Excerpted data:
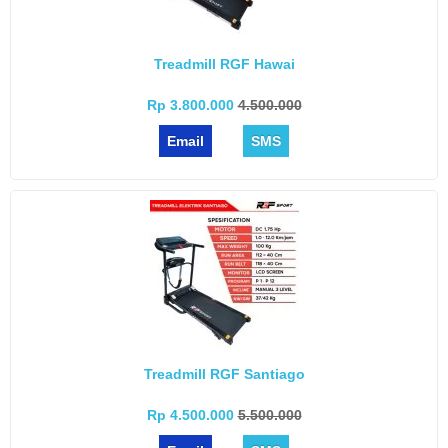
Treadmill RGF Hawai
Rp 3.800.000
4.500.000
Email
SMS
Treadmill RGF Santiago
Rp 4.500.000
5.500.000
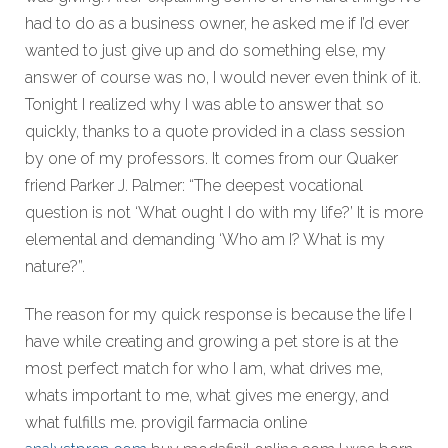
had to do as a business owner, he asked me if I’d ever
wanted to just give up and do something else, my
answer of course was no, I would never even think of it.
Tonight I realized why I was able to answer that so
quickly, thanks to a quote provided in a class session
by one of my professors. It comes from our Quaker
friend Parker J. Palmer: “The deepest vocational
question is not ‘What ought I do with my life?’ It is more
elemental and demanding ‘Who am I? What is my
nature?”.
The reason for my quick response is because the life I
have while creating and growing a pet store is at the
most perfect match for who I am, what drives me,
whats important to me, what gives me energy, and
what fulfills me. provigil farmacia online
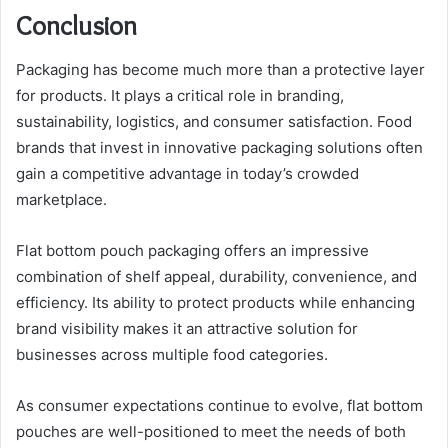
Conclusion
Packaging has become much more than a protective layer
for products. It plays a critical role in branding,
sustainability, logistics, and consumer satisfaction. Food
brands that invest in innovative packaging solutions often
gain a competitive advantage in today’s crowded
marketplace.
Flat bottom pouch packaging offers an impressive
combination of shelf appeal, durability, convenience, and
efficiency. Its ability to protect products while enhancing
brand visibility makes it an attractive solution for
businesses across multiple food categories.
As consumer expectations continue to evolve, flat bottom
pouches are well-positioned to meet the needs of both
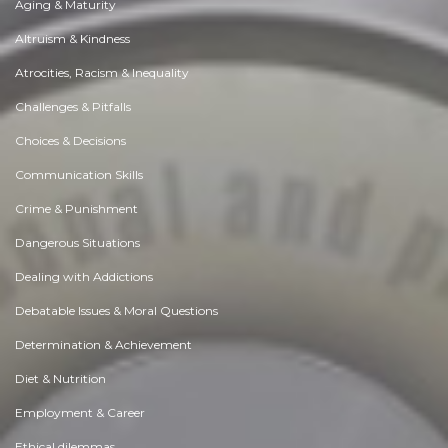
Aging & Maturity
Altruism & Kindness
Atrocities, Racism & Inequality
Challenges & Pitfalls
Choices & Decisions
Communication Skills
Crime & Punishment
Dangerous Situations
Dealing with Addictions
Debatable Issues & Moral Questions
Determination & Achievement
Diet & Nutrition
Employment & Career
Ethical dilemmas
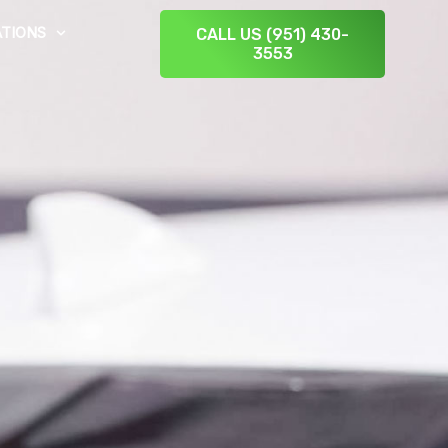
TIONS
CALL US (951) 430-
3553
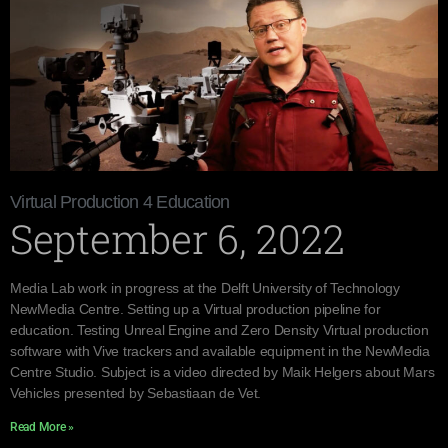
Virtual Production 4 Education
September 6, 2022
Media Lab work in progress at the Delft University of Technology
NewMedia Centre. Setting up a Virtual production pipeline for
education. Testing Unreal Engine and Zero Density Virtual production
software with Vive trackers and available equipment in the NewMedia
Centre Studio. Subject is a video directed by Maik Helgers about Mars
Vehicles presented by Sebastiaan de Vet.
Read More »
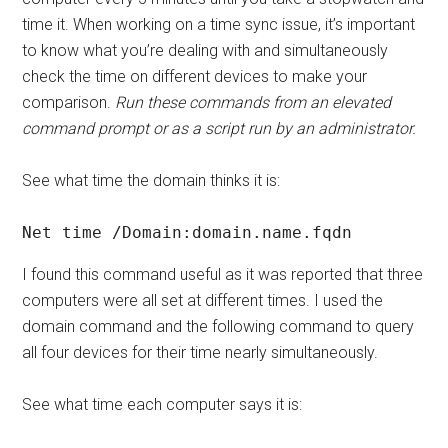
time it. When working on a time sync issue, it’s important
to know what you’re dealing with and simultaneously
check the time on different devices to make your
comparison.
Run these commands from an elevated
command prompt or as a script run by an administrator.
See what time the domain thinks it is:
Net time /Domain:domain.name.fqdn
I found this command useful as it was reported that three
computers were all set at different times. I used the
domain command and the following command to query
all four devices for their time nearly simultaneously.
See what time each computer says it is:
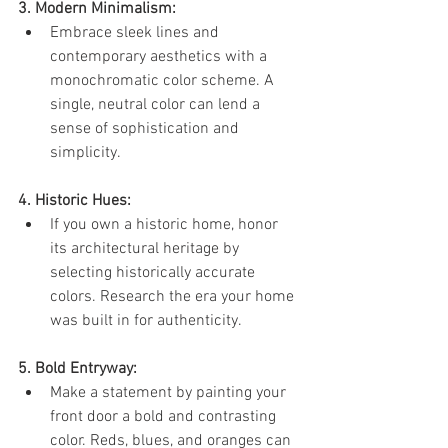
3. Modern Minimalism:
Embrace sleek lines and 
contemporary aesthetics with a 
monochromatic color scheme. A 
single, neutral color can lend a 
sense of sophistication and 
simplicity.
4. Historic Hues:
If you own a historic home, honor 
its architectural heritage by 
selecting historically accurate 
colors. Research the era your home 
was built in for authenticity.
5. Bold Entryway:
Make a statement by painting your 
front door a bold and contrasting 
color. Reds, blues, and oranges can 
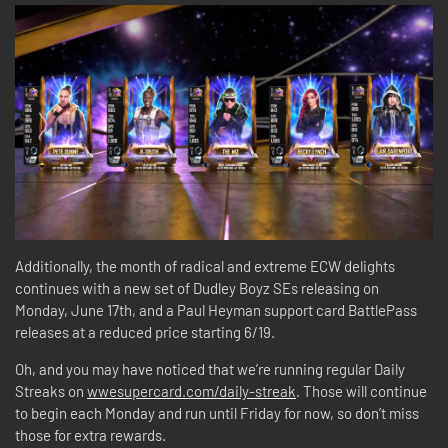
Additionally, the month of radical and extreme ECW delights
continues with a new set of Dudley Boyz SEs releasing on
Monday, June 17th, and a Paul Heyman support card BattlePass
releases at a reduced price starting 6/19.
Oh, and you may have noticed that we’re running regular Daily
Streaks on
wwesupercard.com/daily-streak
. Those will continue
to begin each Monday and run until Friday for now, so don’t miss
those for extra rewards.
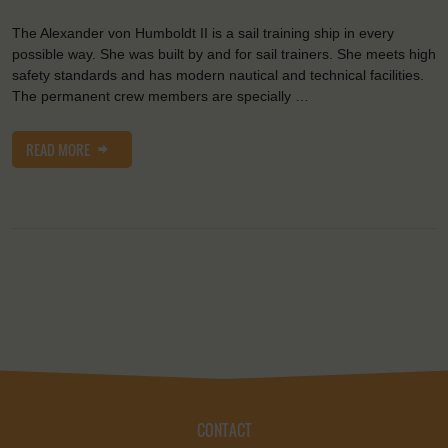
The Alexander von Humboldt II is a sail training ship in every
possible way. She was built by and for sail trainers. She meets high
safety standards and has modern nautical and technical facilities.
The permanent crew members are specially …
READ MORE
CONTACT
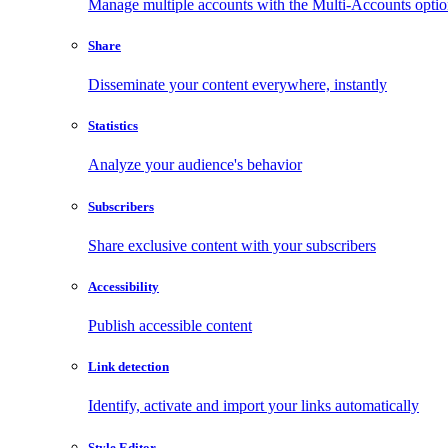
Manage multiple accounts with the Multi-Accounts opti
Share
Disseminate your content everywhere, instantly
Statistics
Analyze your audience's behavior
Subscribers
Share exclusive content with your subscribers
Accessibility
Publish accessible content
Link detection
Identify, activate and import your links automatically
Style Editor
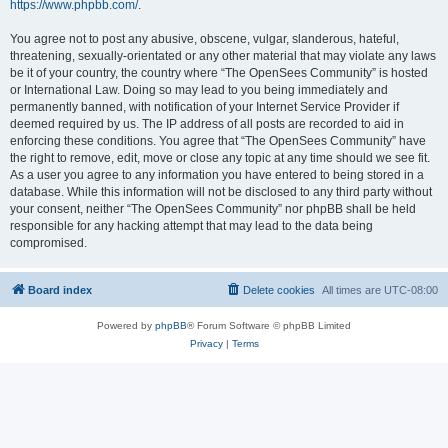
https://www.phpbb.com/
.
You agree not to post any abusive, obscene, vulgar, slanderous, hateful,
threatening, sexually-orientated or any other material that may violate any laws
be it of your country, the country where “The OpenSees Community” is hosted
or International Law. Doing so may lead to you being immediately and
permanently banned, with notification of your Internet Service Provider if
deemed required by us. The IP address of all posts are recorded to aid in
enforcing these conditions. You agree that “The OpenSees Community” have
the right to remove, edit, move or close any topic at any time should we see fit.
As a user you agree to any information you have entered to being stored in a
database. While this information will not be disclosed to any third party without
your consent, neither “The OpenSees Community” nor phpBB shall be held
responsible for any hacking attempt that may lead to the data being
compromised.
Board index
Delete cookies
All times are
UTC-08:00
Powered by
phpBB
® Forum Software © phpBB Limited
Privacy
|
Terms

Work task:
Word for word, return the records shown above without their pictures.

Result:
Treadmill RGF Hawai
Rp 3.800.000
4.500.000
Email
SMS
Treadmill RGF Santiago
Rp 4.500.000
5.500.000
had to do as a business owner, he asked me if I’d ever
wanted to just give up and do something else, my
answer of course was no, I would never even think of it.
Tonight I realized why I was able to answer that so
quickly, thanks to a quote provided in a class session
by one of my professors. It comes from our Quaker
friend Parker J. Palmer: “The deepest vocational
question is not ‘What ought I do with my life?’ It is more
elemental and demanding ‘Who am I? What is my
nature?”.
The reason for my quick response is because the life I
have while creating and growing a pet store is at the
most perfect match for who I am, what drives me,
whats important to me, what gives me energy, and
what fulfills me. provigil farmacia online
Conclusion
Packaging has become much more than a protective layer
for products. It plays a critical role in branding,
sustainability, logistics, and consumer satisfaction. Food
brands that invest in innovative packaging solutions often
gain a competitive advantage in today’s crowded
marketplace.
Flat bottom pouch packaging offers an impressive
combination of shelf appeal, durability, convenience, and
efficiency. Its ability to protect products while enhancing
brand visibility makes it an attractive solution for
businesses across multiple food categories.
As consumer expectations continue to evolve, flat bottom
pouches are well-positioned to meet the needs of both
Aging & Maturity
Altruism & Kindness
Atrocities, Racism & Inequality
Challenges & Pitfalls
Choices & Decisions
Communication Skills
Crime & Punishment
Dangerous Situations
Dealing with Addictions
Debatable Issues & Moral Questions
Determination & Achievement
Diet & Nutrition
Employment & Career
Ethical dilemmas
TIONS
CALL US (951) 430-
3553
Virtual Production 4 Education
September 6, 2022
Media Lab work in progress at the Delft University of Technology
NewMedia Centre. Setting up a Virtual production pipeline for
education. Testing Unreal Engine and Zero Density Virtual production
software with Vive trackers and available equipment in the NewMedia
Centre Studio. Subject is a video directed by Maik Helgers about Mars
Vehicles presented by Sebastiaan de Vet.
Read More »
time it. When working on a time sync issue, it’s important
to know what you’re dealing with and simultaneously
check the time on different devices to make your
comparison.
Run these commands from an elevated
command prompt or as a script run by an administrator.
See what time the domain thinks it is:
Net time /Domain:domain.name.fqdn
I found this command useful as it was reported that three
computers were all set at different times. I used the
domain command and the following command to query
all four devices for their time nearly simultaneously.
See what time each computer says it is:
3. Modern Minimalism:
Embrace sleek lines and 
contemporary aesthetics with a 
monochromatic color scheme. A 
single, neutral color can lend a 
sense of sophistication and 
simplicity.
4. Historic Hues:
If you own a historic home, honor 
its architectural heritage by 
selecting historically accurate 
colors. Research the era your home 
was built in for authenticity.
5. Bold Entryway:
Make a statement by painting your 
front door a bold and contrasting 
color. Reds, blues, and oranges can 
Additionally, the month of radical and extreme ECW delights
continues with a new set of Dudley Boyz SEs releasing on
Monday, June 17th, and a Paul Heyman support card BattlePass
releases at a reduced price starting 6/19.
Oh, and you may have noticed that we’re running regular Daily
Streaks on
wwesupercard.com/daily-streak
. Those will continue
to begin each Monday and run until Friday for now, so don’t miss
those for extra rewards.
The Alexander von Humboldt II is a sail training ship in every
possible way. She was built by and for sail trainers. She meets high
safety standards and has modern nautical and technical facilities.
The permanent crew members are specially …
READ MORE
CONTACT
Manage multiple accounts with the Multi-Accounts opti
Share
Disseminate your content everywhere, instantly
Statistics
Analyze your audience's behavior
Subscribers
Share exclusive content with your subscribers
Accessibility
Publish accessible content
Link detection
Identify, activate and import your links automatically
Style Editor
https://www.phpbb.com/
.
You agree not to post any abusive, obscene, vulgar, slanderous, hateful,
threatening, sexually-orientated or any other material that may violate any laws
be it of your country, the country where “The OpenSees Community” is hosted
or International Law. Doing so may lead to you being immediately and
permanently banned, with notification of your Internet Service Provider if
deemed required by us. The IP address of all posts are recorded to aid in
enforcing these conditions. You agree that “The OpenSees Community” have
the right to remove, edit, move or close any topic at any time should we see fit.
As a user you agree to any information you have entered to being stored in a
database. While this information will not be disclosed to any third party without
your consent, neither “The OpenSees Community” nor phpBB shall be held
responsible for any hacking attempt that may lead to the data being
compromised.
Board index
Delete cookies
All times are
UTC-08:00
Powered by
phpBB
® Forum Software © phpBB Limited
Privacy
|
Terms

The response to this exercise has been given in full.